* STORED DATA
□ □ □ □
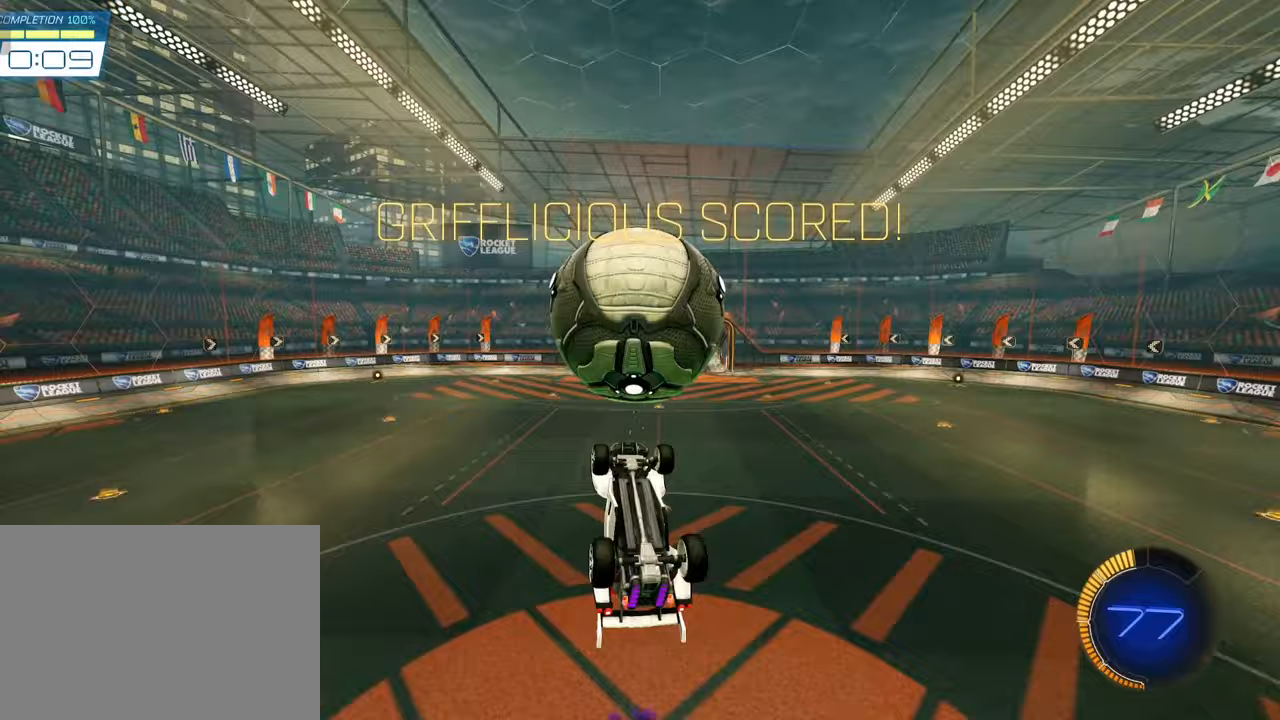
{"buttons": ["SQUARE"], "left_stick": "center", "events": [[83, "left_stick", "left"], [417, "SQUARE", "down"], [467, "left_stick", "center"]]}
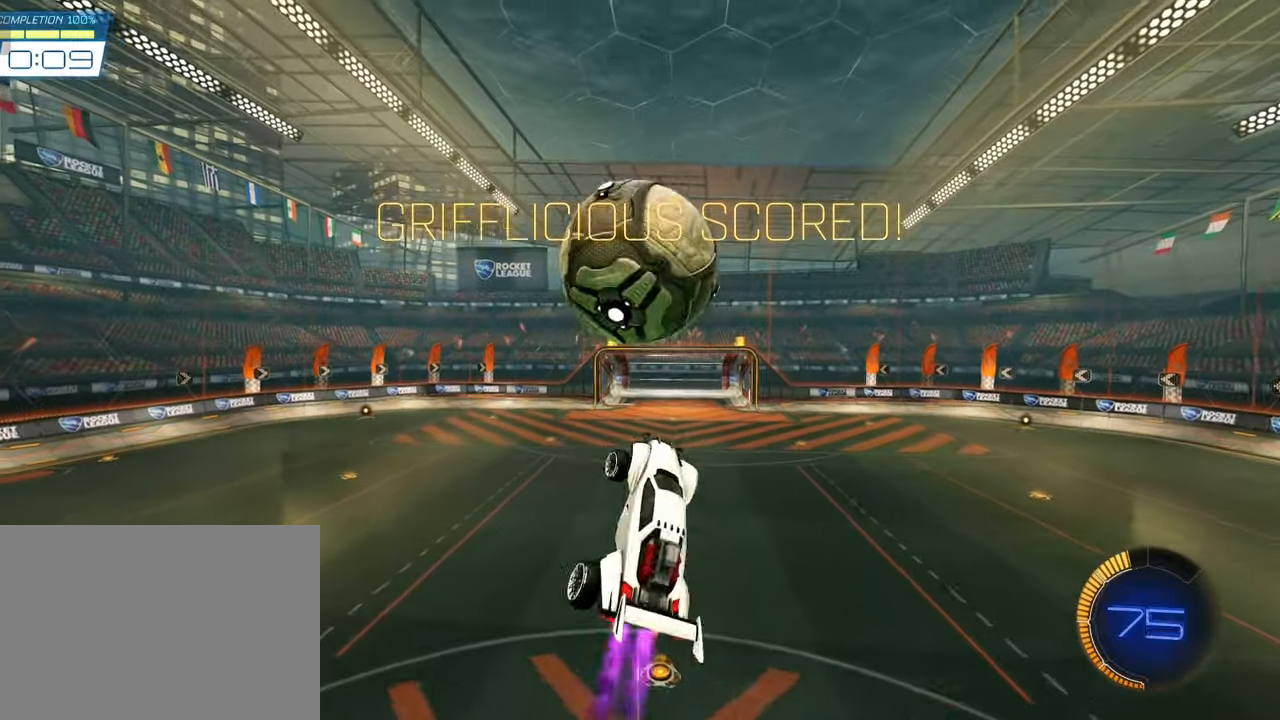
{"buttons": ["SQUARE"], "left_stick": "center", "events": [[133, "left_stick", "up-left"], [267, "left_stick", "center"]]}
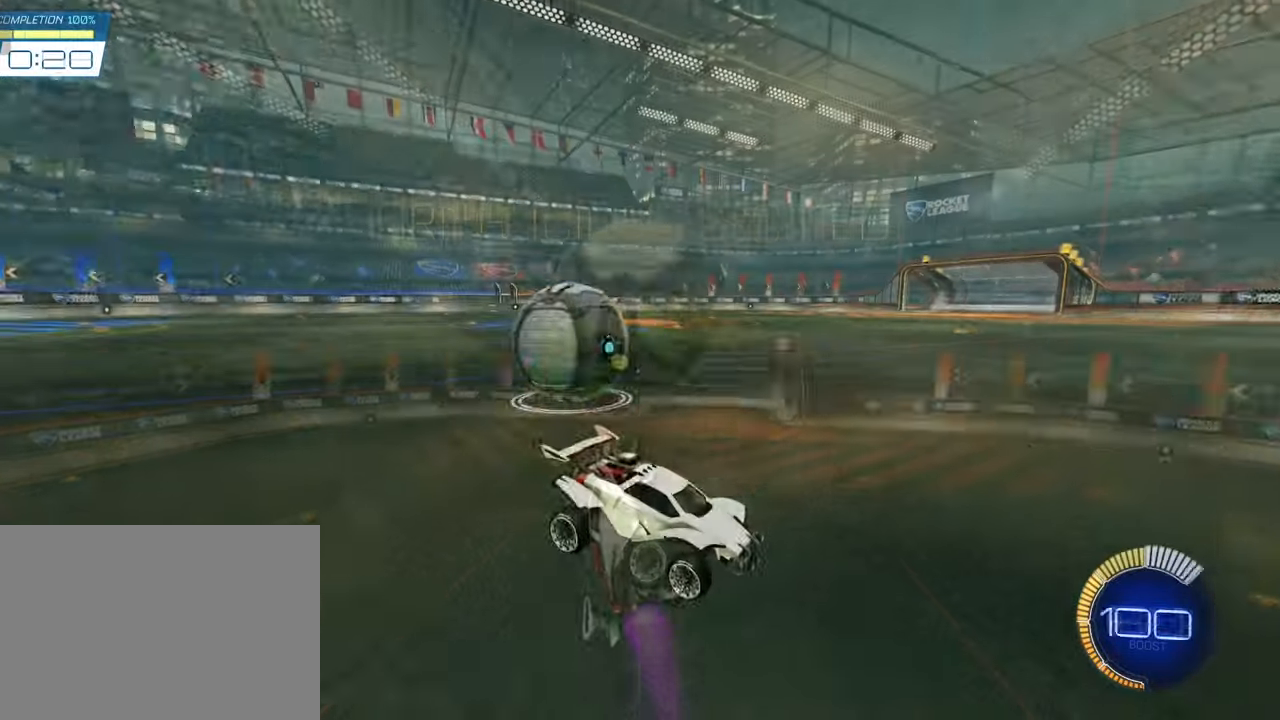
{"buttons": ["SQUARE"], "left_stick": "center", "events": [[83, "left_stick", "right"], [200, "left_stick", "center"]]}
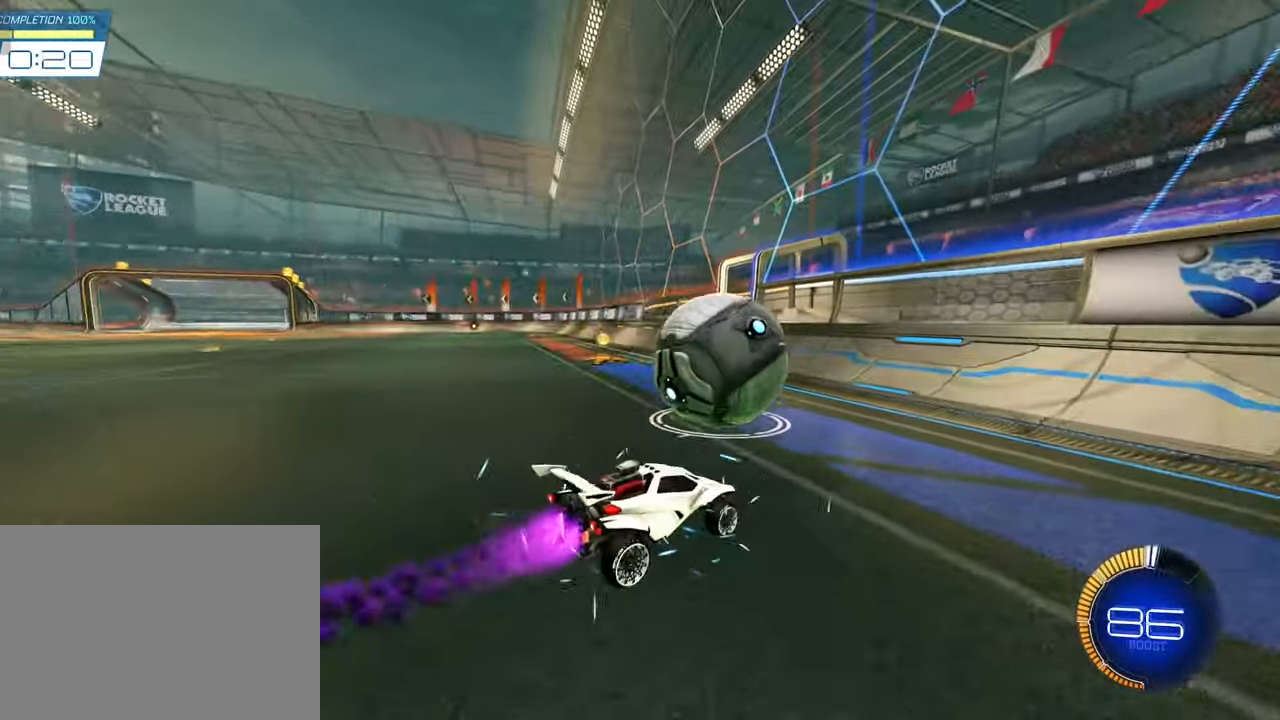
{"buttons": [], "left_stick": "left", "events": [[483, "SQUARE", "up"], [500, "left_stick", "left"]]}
□ □ □ □
* EXERCISE OBJECTIVE
Look for the word "center" in the listing above, and copy every line where you find it.

* EXPECTED ANSWER
{"buttons": ["SQUARE"], "left_stick": "center", "events": [[83, "left_stick", "left"], [417, "SQUARE", "down"], [467, "left_stick", "center"]]}
{"buttons": ["SQUARE"], "left_stick": "center", "events": [[133, "left_stick", "up-left"], [267, "left_stick", "center"]]}
{"buttons": ["SQUARE"], "left_stick": "center", "events": [[83, "left_stick", "right"], [200, "left_stick", "center"]]}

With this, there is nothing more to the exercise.